• WHAT TO WORK ON:
The expected answer is every line from the material below that has the word "voor".

• EXTRACTED MATERIAL:
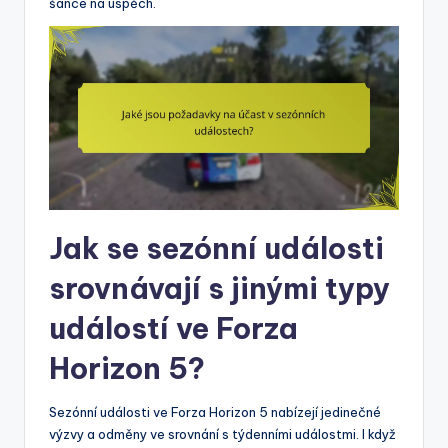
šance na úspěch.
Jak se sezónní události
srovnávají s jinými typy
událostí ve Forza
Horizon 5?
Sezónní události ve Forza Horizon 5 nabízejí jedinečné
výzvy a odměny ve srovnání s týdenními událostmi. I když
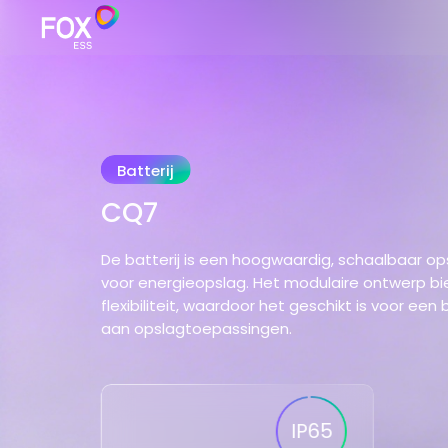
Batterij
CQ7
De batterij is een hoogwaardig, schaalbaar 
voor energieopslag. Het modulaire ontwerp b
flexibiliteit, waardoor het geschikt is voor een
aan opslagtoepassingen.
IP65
==
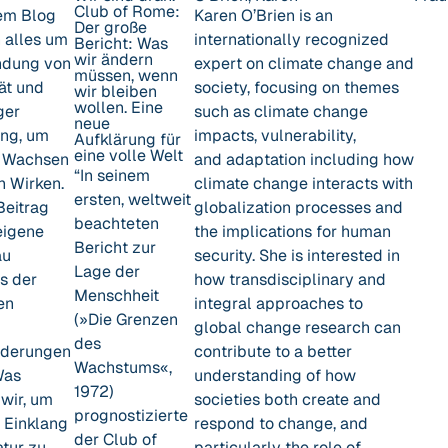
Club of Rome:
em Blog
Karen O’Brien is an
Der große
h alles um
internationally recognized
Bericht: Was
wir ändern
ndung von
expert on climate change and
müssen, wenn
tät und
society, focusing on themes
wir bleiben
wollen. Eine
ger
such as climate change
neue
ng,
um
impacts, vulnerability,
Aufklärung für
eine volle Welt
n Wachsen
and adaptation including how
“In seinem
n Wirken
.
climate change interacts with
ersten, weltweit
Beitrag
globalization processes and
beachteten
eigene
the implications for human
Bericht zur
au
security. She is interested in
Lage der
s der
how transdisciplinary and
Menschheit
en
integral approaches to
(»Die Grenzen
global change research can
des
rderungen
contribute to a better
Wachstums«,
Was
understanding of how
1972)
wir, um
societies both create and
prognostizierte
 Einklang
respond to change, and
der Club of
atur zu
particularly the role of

• RESPONSE BOX:
voor energieopslag. Het modulaire ontwerp b
flexibiliteit, waardoor het geschikt is voor een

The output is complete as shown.